• _Instructions_
a. From the passage on hot press forming steel below, list each component of the aluminum-magnesium alloy plating bath, with any amount given for it.
b. Pick up the passage on hot press forming steel below after its last sentence and keep writing.

• _Text section_
According to another aspect of the present disclosure, a hot press
forming member may include: a base steel sheet; an
aluminum-magnesium alloy plating layer formed on at least one
surface of the base steel sheet; and an oxide film layer formed in
an upper part of the aluminum-magnesium alloy plating layer. The
oxide film layer may include an element having a higher degree of
oxidation than a degree of oxidation of magnesium (Mg) included in
the aluminum-magnesium alloy plating layer.
According to another aspect of the present disclosure, a method of
manufacturing a steel sheet for hot press forming may include:
preparing a base steel sheet; and forming an alloy plating layer by
submerging the base steel sheet in an aluminum-magnesium alloy
plating bath. The aluminum-magnesium alloy plating bath may include
0.5 wt % to 10 wt % of magnesium (Mg), 0.0005 wt % to 0.05 wt % of
an element having a higher degree of oxidation than the magnesium
(Mg), and aluminum (Al) as a residual component thereof, and
inevitable impurities.

• _Dataset content_
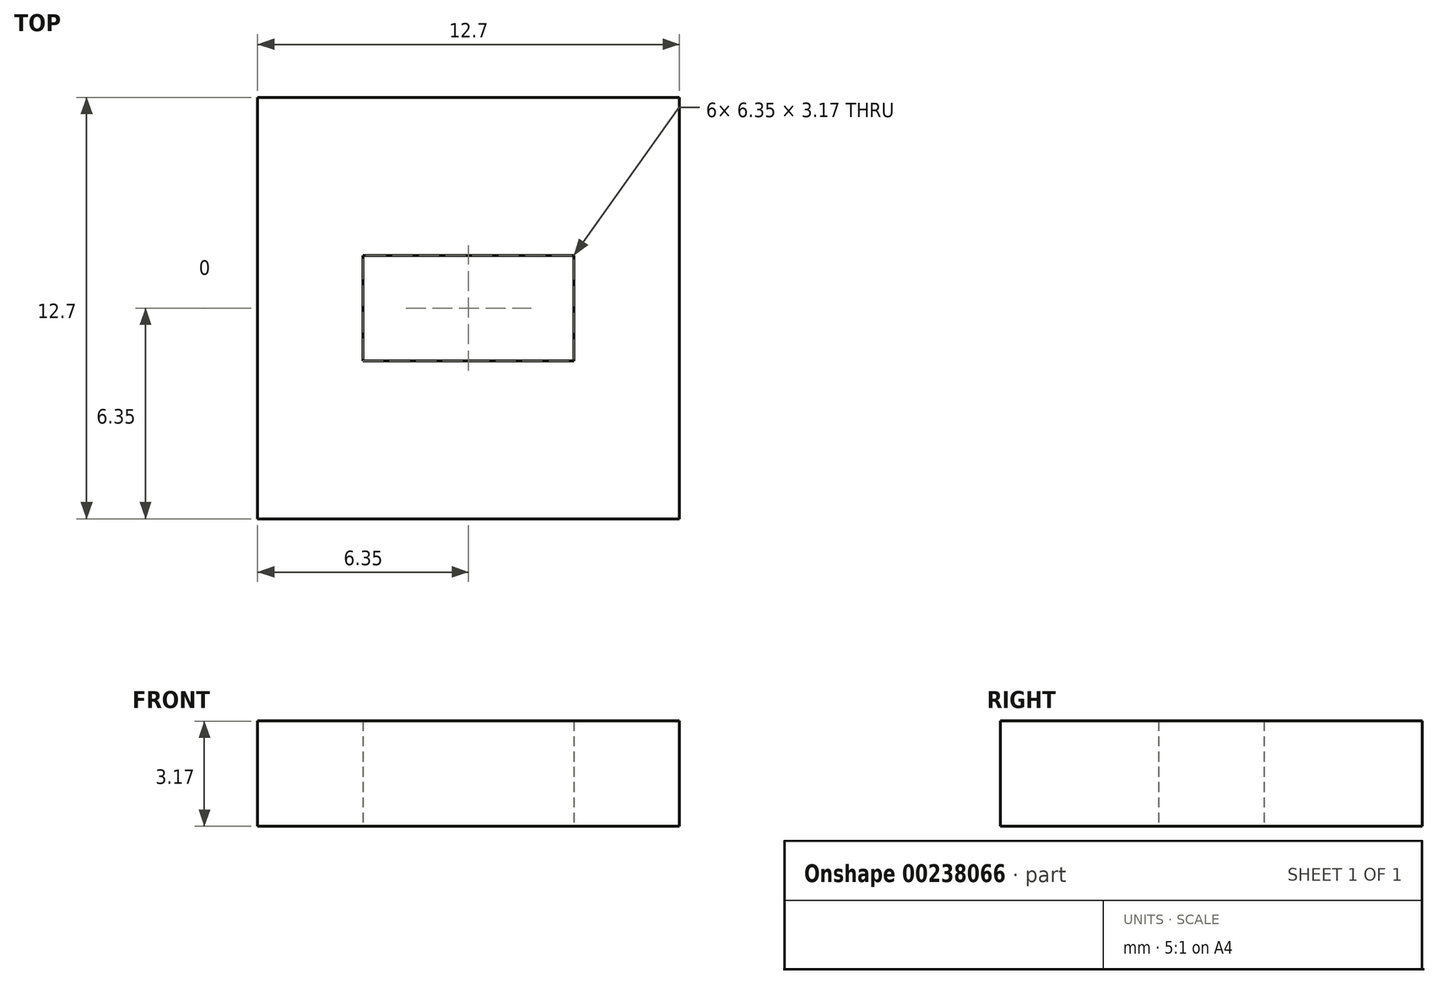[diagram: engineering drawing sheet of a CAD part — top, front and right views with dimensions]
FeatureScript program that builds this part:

• _Results for the exercise_
a.
- Magnesium (Mg): 0.5 wt % to 10 wt %
- An element having a higher degree of oxidation than magnesium: 0.0005 wt % to 0.05 wt %
- Aluminum (Al): the residual component
- Inevitable impurities: no amount given

b.
Advantageous Effects
According to an exemplary embodiment in the present disclosure, a
steel sheet for hot press forming may be a steel sheet having
improved corrosion resistance as compared to a plated steel
material for hot press forming according to the related art. A hot
press forming member without surface defects and the like in hot
press forming may be manufactured using the steel sheet for hot
press forming. The hot press forming member may allow a defect in a
case of welding to be significantly reduced due to excellent
weldability of the hot press forming member and may secure welding
stability.
DESCRIPTION OF DRAWINGS
FIG. 1 is a cross-sectional schematic view of a hot press forming
member according to an exemplary embodiment in the present
disclosure.
BEST MODE FOR INVENTION
In a case in which magnesium (Mg) plating is performed to improve
corrosion resistance of an aluminum-plated steel sheet for hot
press forming or an aluminum-silicon plated steel sheet for hot
press forming, when high temperature heating for hot pressing, Mg
is diffused toward a surface of a plating layer, thereby forming
MgO on the surface of the plating layer. The oxide may cause
corrosion resistance and weldability of the plated steel sheet to
be decreased.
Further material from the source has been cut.